4. Produce the review.
   - Findings first, ordered by severity.
   - Each finding must include file and line references, impact, why the current code fails, and a concrete fix direction.
   - Keep summaries short and place them after findings.
5. Stop at review unless asked to fix.
   - Do not edit files during a review-only request.
   - If the user asks to fix findings, make the smallest targeted change and re-run relevant checks.

## Review Axes

Cover these axes on every non-trivial review:

- Correctness: requirements, edge cases, error paths, race conditions, state transitions, time and locale behavior.
- Security: trust boundaries, authz/authn, tenant isolation, injection, secret handling, webhook verification, unsafe external data.
- Tests: behavior-focused coverage, regression tests for bug fixes, integration paths for risky logic, and whether tests would fail on the old bug.
- Architecture: fit with local patterns, dependency direction, module depth, needless coupling, mixed refactor/feature work, dead code.
- Performance and operations: N+1 queries, unbounded work, hot-path allocations, cache invalidation, retries, idempotency, migrations, deploy order.

## Review Standard

Treat a finding as actionable only when it meets all of these:

- It can cause a real bug, security issue, data loss, broken UX, regression, failed deploy, scaling problem, or meaningful maintainability cost.
- It is grounded in the changed code or behavior affected by the change.
- It is specific enough that the author can fix it without a long back-and-forth.

Severity:

- `P0`: Blocks merge; security breach, data corruption/loss, production outage, or guaranteed critical failure.
- `P1`: Must fix before merge; common crash, auth bypass, broken core flow, serious regression, or missing migration/test for risky behavior.
- `P2`: Should fix; edge-case bug, maintainability risk, performance issue, flaky behavior, or incomplete coverage with plausible impact.
- `P3`: Optional polish; clarity, small refactor, naming, or low-impact test improvement. Use sparingly.

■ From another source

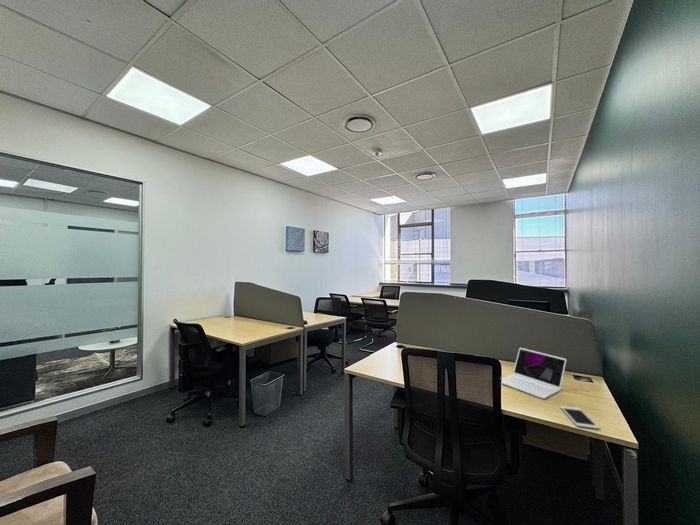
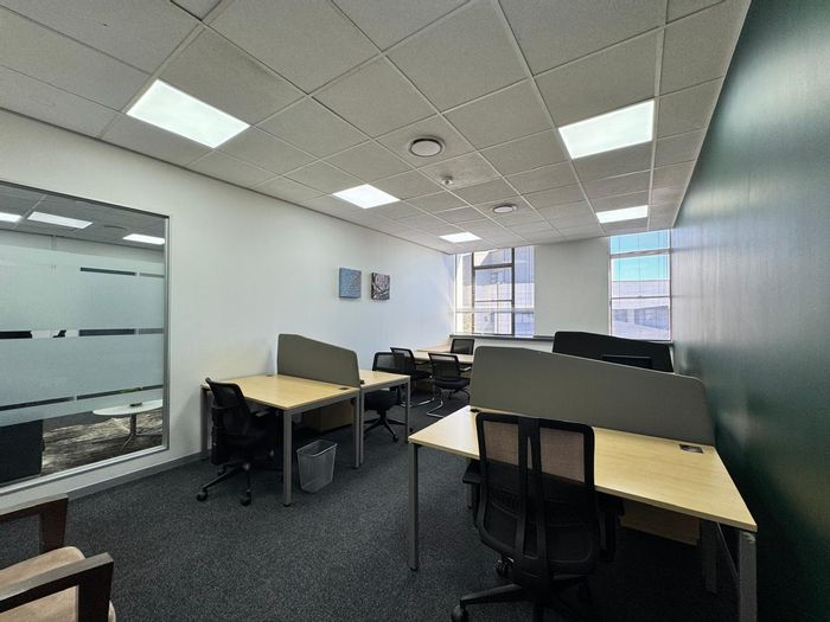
- cell phone [559,405,600,430]
- laptop [501,347,567,400]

Read `references/review-rubric.md` when the review touches security, data integrity, concurrency, migrations, AI-generated code, agent behavior, public API compatibility, or large mixed-purpose diffs.

## Evidence Gathering

Prefer the repository's own tools:

```bash
git diff --stat
git diff --name-only
git diff <base>...<head>
rg "<symbol or behavior>"
```

Use framework-specific checks when available, such as `pnpm test`, `pnpm lint`, `pnpm exec tsc --noEmit`, `npm test`, `pytest`, `go test ./...`, `cargo test`, or targeted package commands. Report any check that could not run and why.

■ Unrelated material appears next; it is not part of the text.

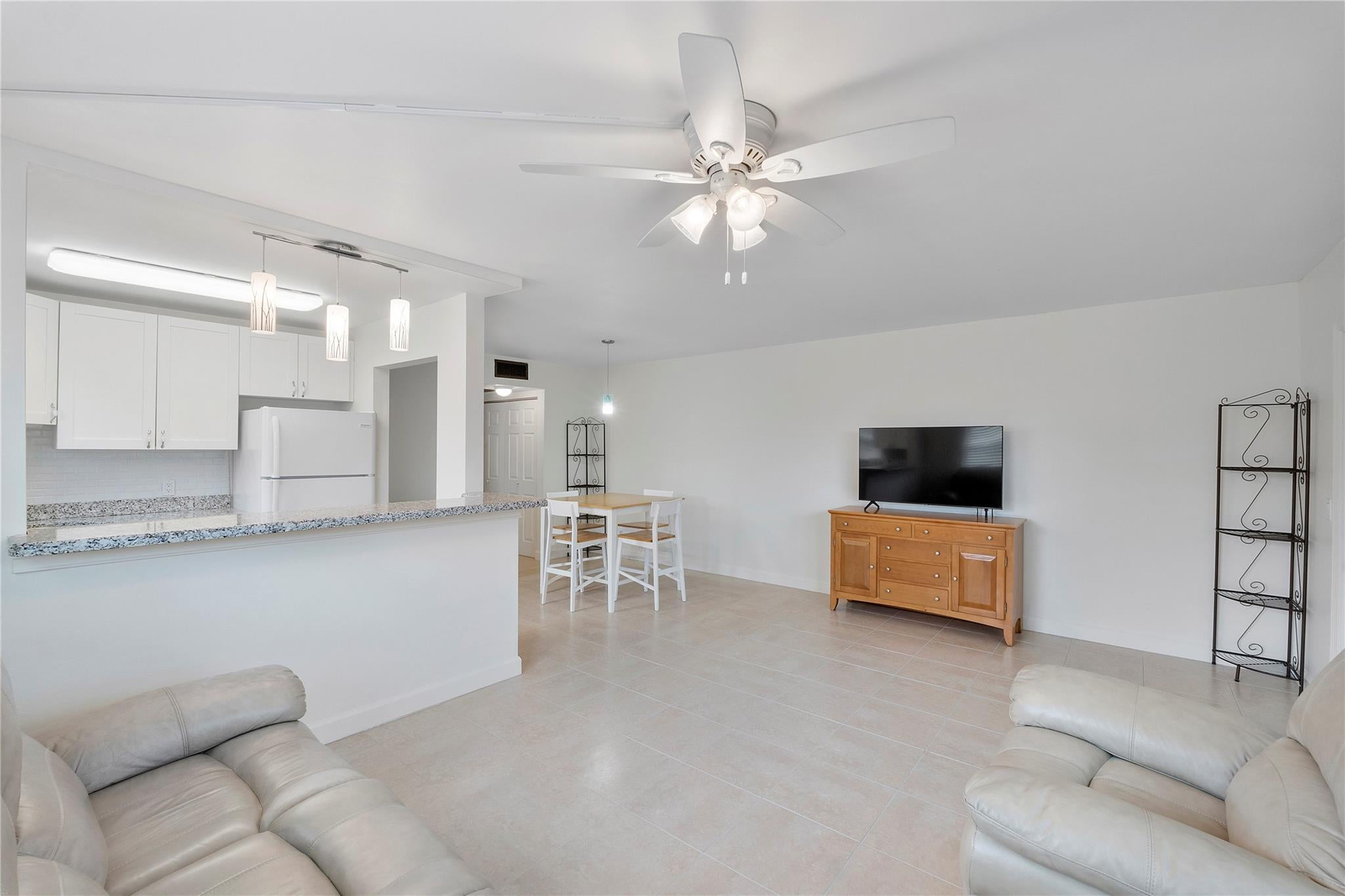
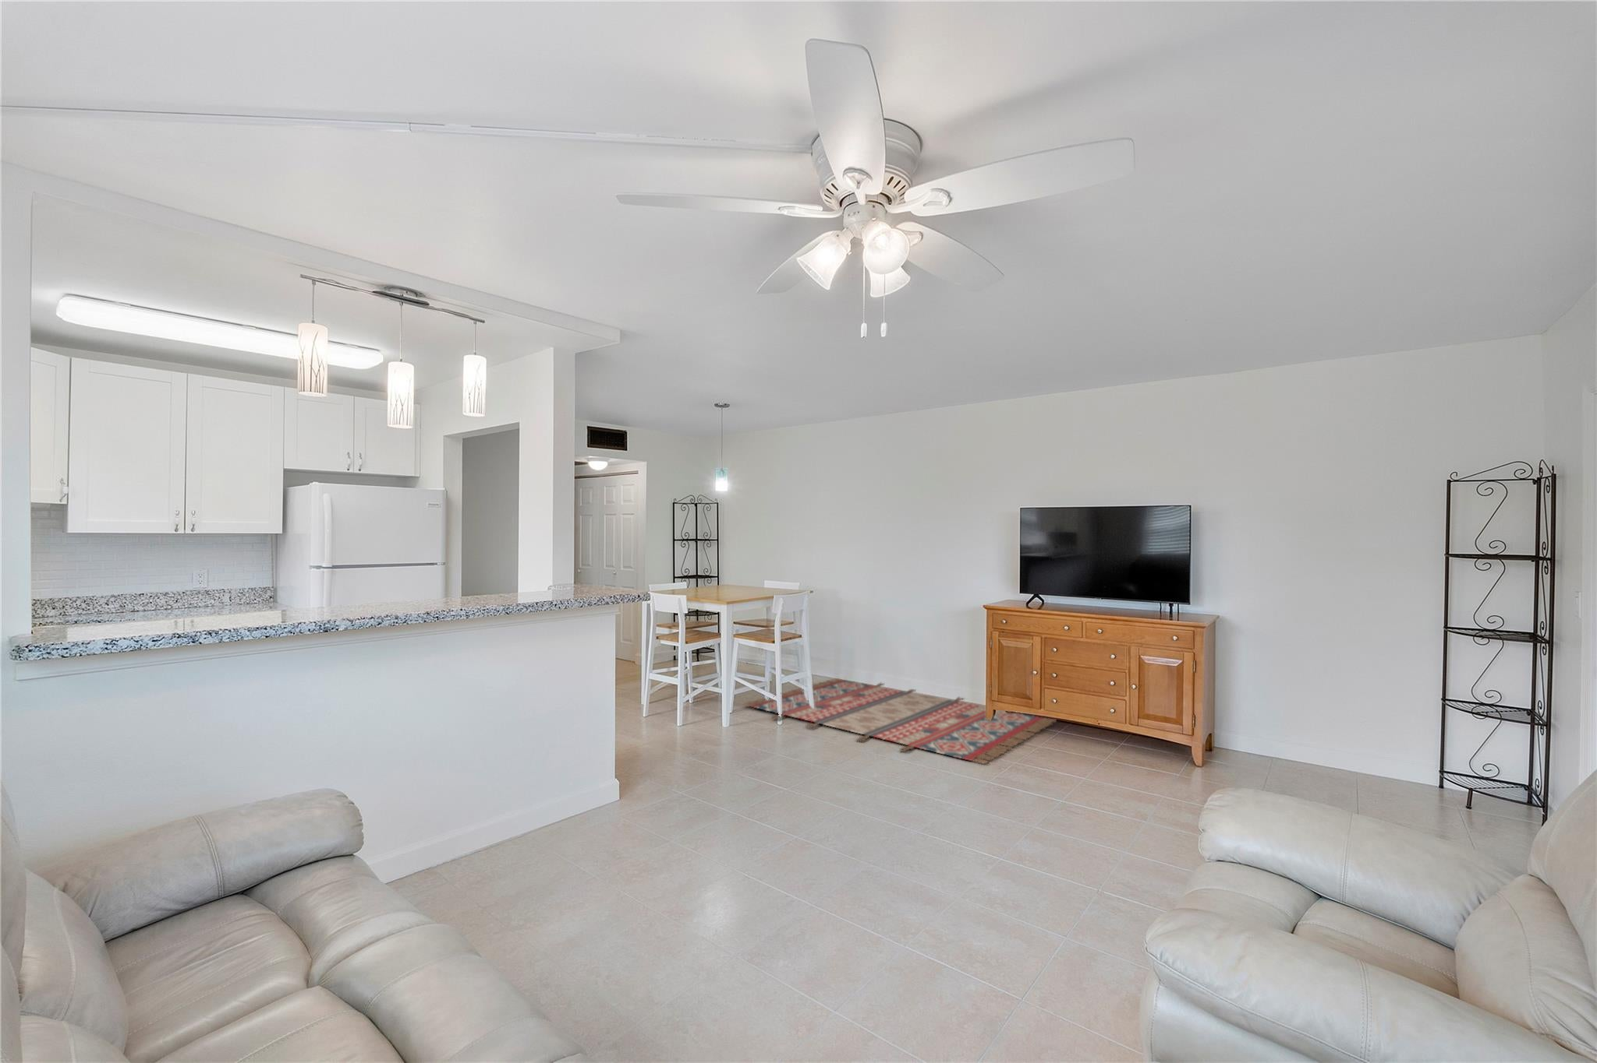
+ rug [741,676,1058,765]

For GitHub reviews, use available GitHub tools or `gh` to fetch metadata, patch context, comments, and CI. Do not assume flat comments represent unresolved review-thread state.

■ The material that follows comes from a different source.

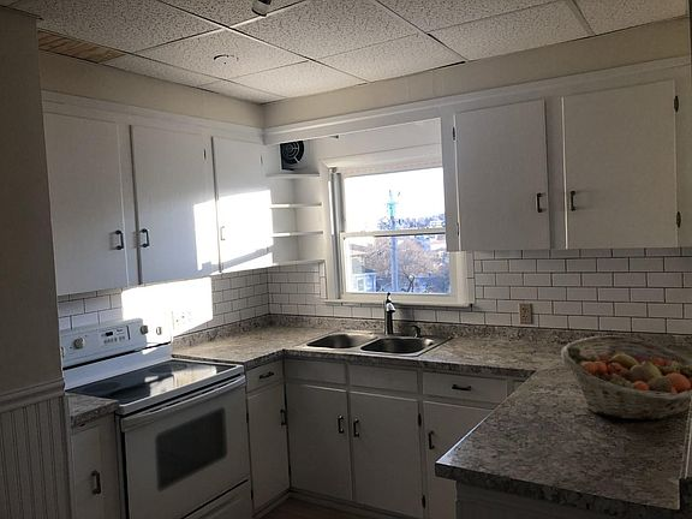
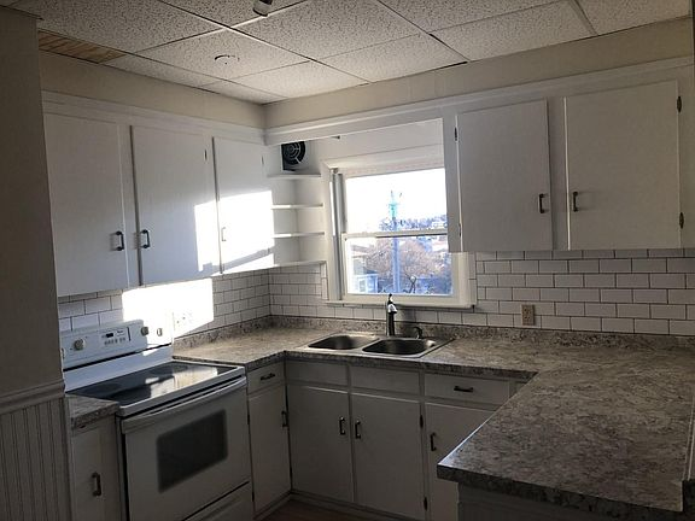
- fruit basket [560,334,692,422]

When using a separate reviewer agent, pass only the task, requirements, base/head refs, and raw diff context. Do not pass the main session's hidden reasoning or conclusions; the point is an independent read.

## Output Format

If there are findings:

```markdown
**Findings**
- [P1] Title
  File: `/absolute/path/or/repo/path.ext:123`
  Impact: ...
  Why: ...
  Fix: ...

**Open Questions**
- ...

**Checks**
- ...

**Verdict**
Request changes / Approve with notes / No objection

**Summary**
Brief change summary and residual risk.
```

If no issues are found:

```markdown
No blocking or actionable issues found.

Checks: ...
Verdict: No objection.
Residual risk: ...
```

Avoid long prose, praise, and generic advice. Never bury findings under a summary.